In its monthly report, it said it expected 2022 oil demand to increase 3.1m barrels per day (bpd),

This is still above IEA forecasts, but it is 3.2 per cent down (260,000 bpd) from the predictions in its last monthly update.

The IEA’s report was published first this morning, and carried oil prices to strong gains earlier this morning, with Brent Crude closing in one the $100 milestone.

This was maintained following the OPEC report, suggesting support from investors on the IEA’s view on demand.

Brent Crude is still up 1.42 per cent, trading at $98.82 per barrel, while WTI Crude enjoyed a 1.56 per cent bounce to $93.36.

Meanwhile, the IEA revealed the impact of western sanctions on Russian oil exports had been less severe than it had previously forecast.

The IEA expects that the EU’s commitment to reduce member countries’ gas consumption 15 per cent from August 2022 to March 2023 will also raise oil demand by roughly 300,000 bpd for the next six quarters.

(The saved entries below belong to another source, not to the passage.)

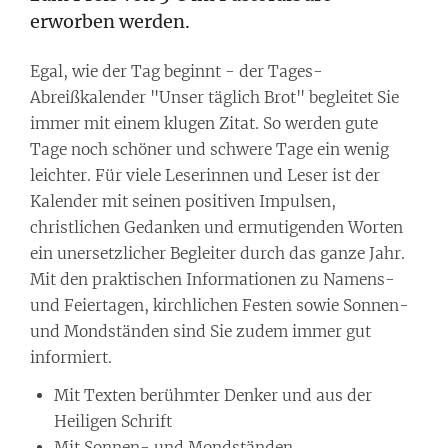
erworben werden.
Egal, wie der Tag beginnt - der Tages-
Abreißkalender "Unser täglich Brot" begleitet Sie
immer mit einem klugen Zitat. So werden gute
Tage noch schöner und schwere Tage ein wenig
leichter. Für viele Leserinnen und Leser ist der
Kalender mit seinen positiven Impulsen,
christlichen Gedanken und ermutigenden Worten
ein unersetzlicher Begleiter durch das ganze Jahr.
Mit den praktischen Informationen zu Namens-
und Feiertagen, kirchlichen Festen sowie Sonnen-
und Mondständen sind Sie zudem immer gut
informiert.
Mit Texten berühmter Denker und aus der
Heiligen Schrift
Mit Sonnen- und Mondständen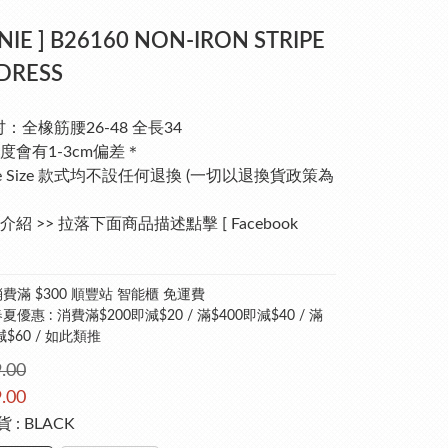
NIE ] B26160 NON-IRON STRIPE
DRESS
吋：全橡筋腰26-48 全長34
度會有1-3cm偏差＊
ee Size 款式均不設任何退換 (一切以退換貨政策為
紹 >> 拉落下面商品描述點擊 [ Facebook 
費滿 $300 順豐站 智能櫃 免運費
優惠 : 消費滿$200即減$20 / 滿$400即減$40 / 滿
減$60 / 如此類推
.00
.00
貨 : BLACK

These gains would be overwhelmingly concentrated in the Middle East and Europe, obscuring production shortages in other countries.

OPEC has persistently missed its raised output targets this year, with the organisation citing capacity issues, underinvestment and Russian shortages.

It revealed that OPEC output in July rose by 162,000 bpd to 28.84m bpd, a smaller increase than pledged.

The cartel suggested Russia’s exports of crude and oil products to Europe, the US, Japan and Korea had fallen by nearly 2.2mn bpd since the start of the war in Ukraine.

However, the rerouting of flows to countries including India, China and Turkey, along with seasonally higher Russian domestic demand, had “mitigated upstream losses.”

This meant Russian oil production was only 310,000 bpd below its pre-invasion levels last month.

The EU embargo on seaborne shipments of oil Russian oil is expected to result in further declines after it comes into full effect next year.